In a small but significant first step towards strengthening cricket culture in Cambodia, an introductory course on umpiring was held at the National Olympic Committee of Cambodia’s headquarters, with a similar one on scoring to follow.
The four-day umpiring course, attended by 20 participants including three women, was conducted by former Pakistan Test umpire Syed Mahboob Ali Shah, who had the distinction of standing in the 1987 World Cup final between Australia and England at Calcutta’s famed Eden Gardens. He also did duty during the 1996 World Cup in Sri Lanka.
The course is one of the Asian Cricket Council’s main initiatives to ensure overall development of the game in countries where cricket is still in its infancy, like in the case of Cambodia where a cricket association under the NOCC umbrella was formed in late 2011.

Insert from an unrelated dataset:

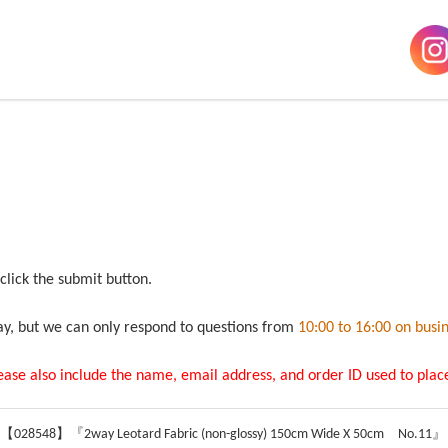
 click the submit button.
ay, but we can only respond to questions from
10:00 to 16:00 on busi
lease also include the name, email address, and order ID used to place
 【028548】『2way Leotard Fabric (non-glossy) 150cm Wide X 50cm No.11』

Presiding over the closing ceremony of the course on Sunday, the president of the Cricket Association of Cambodia, Vath Chamroeun, who is also NOCC secretary-general and an advisor to the Ministry of Tourism, noted that the spread of the game had been steady rather than spectacular.
“It takes a long time for a game like cricket, which is totally new to the population, to take its roots. We are on the right path. I hope with the ACC’s support we can gather momentum,” Vath Chamroeun told the Post.

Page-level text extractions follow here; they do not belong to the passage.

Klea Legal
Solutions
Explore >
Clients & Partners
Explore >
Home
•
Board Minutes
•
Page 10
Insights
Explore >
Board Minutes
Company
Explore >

CAC secretary-general Vira Vuth said the response to both these short-term courses had been well above expectations and as many as 47 participants had enriched their knowledge of such demanding tasks as umpiring and scoring, which form the integral part of the game.
In his address to the participants, Syed Mahboob Ali Shah had a word of praise for their enthusiasm and passion for learning. The course on scoring concludes at the end of the week.